Reputation: 13
Suppose I have the following dataframe:
Type Name
S2019 John
S2019 Stephane
S2019 Mike
S2019 Hamid
S2021 Rahim
S2021 Ahamed
I want to groupby the dataset based on "Type" and then add a new column named as "Sampled" and randomly add yes/no to each row, the yes/no should be distributed equally. The expected dataframe can be:
Type Name Sampled
S2019 John no
S2019 Stephane yes
S2019 Mike yes
S2019 Hamid no
S2021 Rahim yes
S2021 Ahamed no
Upvotes: 1
Views: 124
Reputation: 260580
You can use numpy.random.choice
:
import numpy as np
df['Sampled'] = np.random.choice(['yes', 'no'], size=len(df))
output:
Type Name Sampled
0 S2019 John no
1 S2019 Stephane no
2 S2019 Mike yes
3 S2019 Hamid no
4 S2021 Rahim no
5 S2021 Ahamed yes
df['Sampled'] = (df.groupby('Type')['Type']
.transform(lambda g: np.random.choice(['yes', 'no'],
size=len(g)))
)
For each group, get an arbitrary column (here Type, but it doesn't matter, this is just to have a shape of 1), and apply np.random.choice
with the length of the group as parameter. This gives as many yes or no as the number of items in the group with an equal probability (note that you can define a specific probability per item if you want).
NB. equal probability does not mean you will get necessarily 50/50 of yes/no, if this is what you want please clarify
If you want half each kind (yes/no) (±1 in case of odd size), you can select randomly half of the indices.

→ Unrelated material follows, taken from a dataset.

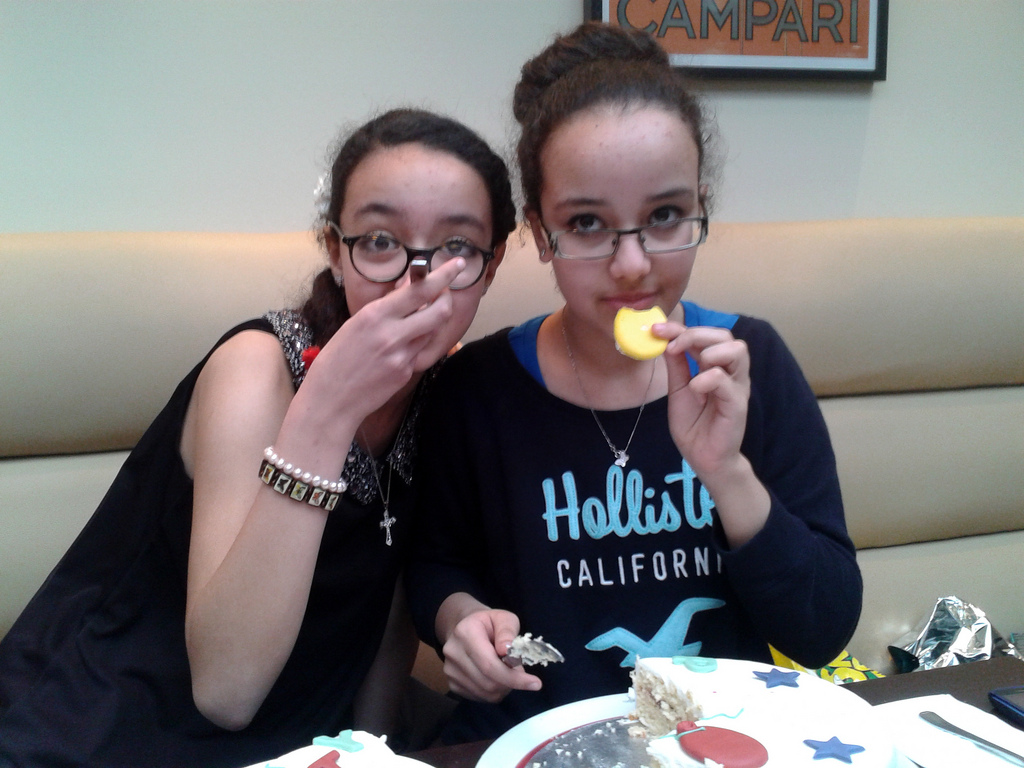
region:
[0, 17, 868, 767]
two girls wearing glasses and eating a snack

idx = df.groupby('Type', group_keys=False).apply(lambda g: g.sample(n=len(g)//2)).index
df['Sampled'] = np.where(df.index.isin(idx), 'yes', 'no')

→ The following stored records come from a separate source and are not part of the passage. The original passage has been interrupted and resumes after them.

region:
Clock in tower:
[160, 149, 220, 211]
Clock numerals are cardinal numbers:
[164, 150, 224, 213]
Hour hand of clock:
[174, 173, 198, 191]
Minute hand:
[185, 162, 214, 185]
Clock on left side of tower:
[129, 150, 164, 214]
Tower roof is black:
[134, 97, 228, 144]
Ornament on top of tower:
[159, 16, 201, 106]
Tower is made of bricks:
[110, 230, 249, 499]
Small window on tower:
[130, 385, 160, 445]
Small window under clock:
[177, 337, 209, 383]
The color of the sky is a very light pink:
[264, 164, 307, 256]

NB. in case of odd number, there will be one more of the second item defined in the np.where
function, here "no".
This will distribute equally, in the limit of multiplicity. This means, for 3 elements and 4 places, there will be two a, one b, one c in random order. If you want the extra item(s) to be chosen randomly, first shuffle the input.
elem = ['a', 'b', 'c']
df['Sampled'] = (df
.groupby('Type', group_keys=False)['Type']
.transform(lambda g: np.random.choice(np.tile(elem, int(np.ceil(len(g)/len(elem))))[:len(g)],
size=len(g), replace=False))
)
output:
Type Name Sampled
0 S2019 John a
1 S2019 Stephane a
2 S2019 Mike b
3 S2019 Hamid c
4 S2021 Rahim a
5 S2021 Ahamed b
Upvotes: 1
Reputation: 862611
Use custom function in GroupBy.transform
with create helper array arr
by equally distibuted values yes, no
and then randomize order by numpy.random.shuffle
:
def f(x):
arr = np.full(len(x), ['no'], dtype=object)
arr[:int(len(x) * 0.5)] = 'yes'
np.random.shuffle(arr)
return arr
df['Sampled'] = df.groupby('Type')['Name'].transform(f)
print (df)
Type Name Sampled
0 S2019 John yes
1 S2019 Stephane no
2 S2019 Mike no
3 S2019 Hamid yes
4 S2021 Rahim no
5 S2021 Ahamed yes
Upvotes: 1